Elon Musk’s SpaceX announced Monday it had identified the cause of the Sept. 1 rocket explosion, and that it seeks to resume launches Jan. 8 — pending approval from the Federal Aviation Administration (FAA). In its latest anomaly update, the private spaceflight company said analysis of over nearly 3,000 channels of video and telemetry data revealed that the mishap was caused by the failure of one of the three pressure vessels inside the second-stage liquid oxygen tank.

SpaceX said its investigation had revealed “buckles” in the inner liner of one of the composite overwrapped pressure vessels (COPVs), which are used to store liquid helium.

“Although buckles were not shown to burst a COPV on their own, investigators concluded that super chilled liquid oxygen can pool in these buckles under the overwrap. When pressurized, oxygen pooled in this buckle can become trapped; in turn, breaking fibers or friction can ignite the oxygen in the overwrap, causing the COPV to fail,” SpaceX explained in the anomaly update. “In addition, investigators determined that the loading temperature of the helium was cold enough to create solid oxygen, which exacerbates the possibility of oxygen becoming trapped as well as the likelihood of friction ignition.”

In order to prevent such catastrophic COPV failure, the company plans to — in the short-term — change the way it loads helium, and, in the long-term, implement design changes to the COPV to stop it from buckling.

“The corrective actions address all credible causes and focus on changes which avoid the conditions that led to these credible causes,” SpaceX said.

If the conclusions of the investigation are approved, Sunday's launch would carry communications satellites for the Mclean, Virginia-based company Iridium Communications.

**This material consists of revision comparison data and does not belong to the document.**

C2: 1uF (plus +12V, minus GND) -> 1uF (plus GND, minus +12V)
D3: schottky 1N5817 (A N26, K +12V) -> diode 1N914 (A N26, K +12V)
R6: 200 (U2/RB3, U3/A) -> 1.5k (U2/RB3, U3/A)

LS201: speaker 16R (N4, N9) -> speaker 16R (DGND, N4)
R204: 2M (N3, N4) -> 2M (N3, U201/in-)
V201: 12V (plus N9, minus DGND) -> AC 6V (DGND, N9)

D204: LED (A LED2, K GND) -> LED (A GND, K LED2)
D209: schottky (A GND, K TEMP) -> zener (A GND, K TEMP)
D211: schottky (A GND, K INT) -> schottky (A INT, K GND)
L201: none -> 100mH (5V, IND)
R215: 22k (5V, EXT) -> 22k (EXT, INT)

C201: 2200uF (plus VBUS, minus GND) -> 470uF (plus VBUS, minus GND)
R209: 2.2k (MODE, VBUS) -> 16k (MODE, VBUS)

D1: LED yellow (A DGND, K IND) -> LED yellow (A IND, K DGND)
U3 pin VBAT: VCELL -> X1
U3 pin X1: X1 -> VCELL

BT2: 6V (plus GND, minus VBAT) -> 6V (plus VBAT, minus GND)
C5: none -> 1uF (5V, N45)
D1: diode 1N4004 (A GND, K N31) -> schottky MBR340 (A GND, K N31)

The Sept. 1 explosion came as a major setback to SpaceX’s ambitious plans. The blast not only destroyed the payload — a $200 million AMOS-6 communications satellite manufactured by the Israeli company Spacecom, which Facebook planned to use to expand internet access in sub-Saharan Africa — it also caused significant damage to LC-40 — SpaceX’s primary launch site.

As a result of the accident, the company also lost a major order from one of its clients — the British satellite communications company Inmarsat.

SpaceX currently has a backlog of over 70 missions, estimated to be worth over $10 billion.

“A lot of users of space have been willing to depend on them, and I think they have to demonstrate that they earned or re-earned that confidence,” John Logsdon, a professor emeritus at the Space Policy Institute at George Washington University, told Los Angeles Times.